• [TASK DIRECTIONS]
Copy out the lines of the data below, from the line containing "scientific name: Mycena crocata" through the line containing "scientific name: Echinochloa stagnina", both included, reproducing them verbatim.

• [STORED ROWS]
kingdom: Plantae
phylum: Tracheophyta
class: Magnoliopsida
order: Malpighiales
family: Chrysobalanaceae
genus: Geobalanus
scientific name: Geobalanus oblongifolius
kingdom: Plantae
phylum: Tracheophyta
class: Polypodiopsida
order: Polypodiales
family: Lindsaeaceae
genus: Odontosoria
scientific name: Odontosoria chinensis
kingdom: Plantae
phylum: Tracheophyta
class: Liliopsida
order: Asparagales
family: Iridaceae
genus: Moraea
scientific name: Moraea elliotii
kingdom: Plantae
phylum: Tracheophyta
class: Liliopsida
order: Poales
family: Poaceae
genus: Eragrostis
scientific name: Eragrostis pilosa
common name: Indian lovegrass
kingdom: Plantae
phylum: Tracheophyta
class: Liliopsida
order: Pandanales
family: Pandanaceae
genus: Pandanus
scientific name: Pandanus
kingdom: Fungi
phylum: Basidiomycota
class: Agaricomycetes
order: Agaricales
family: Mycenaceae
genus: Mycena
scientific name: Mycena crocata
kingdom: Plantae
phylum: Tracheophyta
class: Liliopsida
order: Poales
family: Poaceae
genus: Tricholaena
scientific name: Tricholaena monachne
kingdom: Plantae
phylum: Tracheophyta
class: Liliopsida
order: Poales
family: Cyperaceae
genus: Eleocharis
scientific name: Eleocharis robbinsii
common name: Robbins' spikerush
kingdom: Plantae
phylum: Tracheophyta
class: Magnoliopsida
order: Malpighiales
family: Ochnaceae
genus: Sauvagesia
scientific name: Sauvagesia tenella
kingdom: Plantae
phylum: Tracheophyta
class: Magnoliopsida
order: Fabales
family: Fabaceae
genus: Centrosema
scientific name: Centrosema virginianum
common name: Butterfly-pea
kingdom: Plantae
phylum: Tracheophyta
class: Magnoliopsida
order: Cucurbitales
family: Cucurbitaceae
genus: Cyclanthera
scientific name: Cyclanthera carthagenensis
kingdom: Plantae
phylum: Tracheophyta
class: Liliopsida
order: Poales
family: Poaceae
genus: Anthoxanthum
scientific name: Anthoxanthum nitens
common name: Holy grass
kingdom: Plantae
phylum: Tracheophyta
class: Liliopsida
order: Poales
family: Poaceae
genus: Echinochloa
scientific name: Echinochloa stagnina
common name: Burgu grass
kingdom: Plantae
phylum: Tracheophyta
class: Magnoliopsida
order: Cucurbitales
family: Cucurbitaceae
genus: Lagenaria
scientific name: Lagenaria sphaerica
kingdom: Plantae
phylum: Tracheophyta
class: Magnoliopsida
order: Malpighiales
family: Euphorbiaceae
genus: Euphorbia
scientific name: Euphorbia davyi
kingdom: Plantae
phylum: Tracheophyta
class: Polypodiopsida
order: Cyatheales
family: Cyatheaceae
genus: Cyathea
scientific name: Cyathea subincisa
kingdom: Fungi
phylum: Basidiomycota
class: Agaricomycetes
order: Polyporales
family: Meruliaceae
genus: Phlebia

• [THE OUTPUT]
scientific name: Mycena crocata
kingdom: Plantae
phylum: Tracheophyta
class: Liliopsida
order: Poales
family: Poaceae
genus: Tricholaena
scientific name: Tricholaena monachne
kingdom: Plantae
phylum: Tracheophyta
class: Liliopsida
order: Poales
family: Cyperaceae
genus: Eleocharis
scientific name: Eleocharis robbinsii
common name: Robbins' spikerush
kingdom: Plantae
phylum: Tracheophyta
class: Magnoliopsida
order: Malpighiales
family: Ochnaceae
genus: Sauvagesia
scientific name: Sauvagesia tenella
kingdom: Plantae
phylum: Tracheophyta
class: Magnoliopsida
order: Fabales
family: Fabaceae
genus: Centrosema
scientific name: Centrosema virginianum
common name: Butterfly-pea
kingdom: Plantae
phylum: Tracheophyta
class: Magnoliopsida
order: Cucurbitales
family: Cucurbitaceae
genus: Cyclanthera
scientific name: Cyclanthera carthagenensis
kingdom: Plantae
phylum: Tracheophyta
class: Liliopsida
order: Poales
family: Poaceae
genus: Anthoxanthum
scientific name: Anthoxanthum nitens
common name: Holy grass
kingdom: Plantae
phylum: Tracheophyta
class: Liliopsida
order: Poales
family: Poaceae
genus: Echinochloa
scientific name: Echinochloa stagnina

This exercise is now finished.